Tidak bisa dipungkiri, Didi turut mengambil andil yang cukup besar dalam pengurasan masa lalu. Dalam masa-masa yang membuat saya merasa benar-benar melupakan rasa lelah itu meskipun sementara. Saya tau, saya tidak ingin mengulang kesalahan yang sama terlalu lama. Bahkan semuanya sempat menjadi semakin serius. Ketika saya ungkapkan bahwa saya tidak ingin mengulang rasa lelah yang sama. Didi justru menjawabnya dengan langsung mendatangi rumah saya.

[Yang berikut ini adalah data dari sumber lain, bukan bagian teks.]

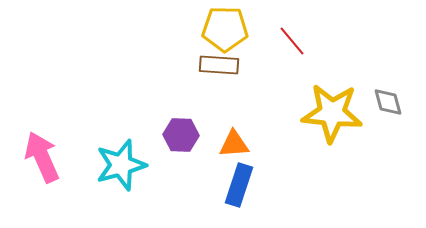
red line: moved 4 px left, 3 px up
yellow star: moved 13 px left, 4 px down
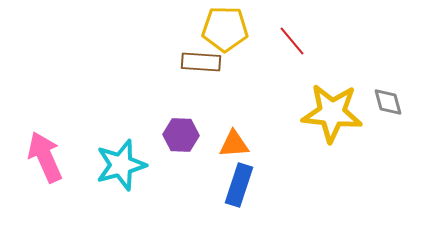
brown rectangle: moved 18 px left, 3 px up
pink arrow: moved 3 px right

Semua batas garis lurus yang pernah saya buat, seakan saya pertanyakan disini. Dan saya pertanyakan juga pada Tuhan. Tentang apa yang sebenarnya menjadi jawaban. Tapi jika kalian bertanya apakah setitik masa lalu itu masih berbekas, jawabannya tidak.

Masa-masa ini membuat saya bahkan hampir tidak pernah menyebut-nyebut nama Si Bos lagi. Membuat saya mampu menetralkan diri dan perasaan. Tentang menunggu atau melangkah.

Tentang berbicara lebih dekat dan lebih sering. Kepada Zat yang Mengatur Semua Keadaan. Tentang memasrahkan segala kehendak. Tentang meyerahkan segala rencana. Tentang mengumpulkan semua perasaan. Dan tentang menyiapkan diri, untuk segala kemungkinan. Untuk segala jawaban, yang pernah terbayang maupun tidak.

Hingga berbulan-bulan jawaban itu tidak menampakkan diri, akhirnya Tuhan membuat saya meluncurkan satu keputusan.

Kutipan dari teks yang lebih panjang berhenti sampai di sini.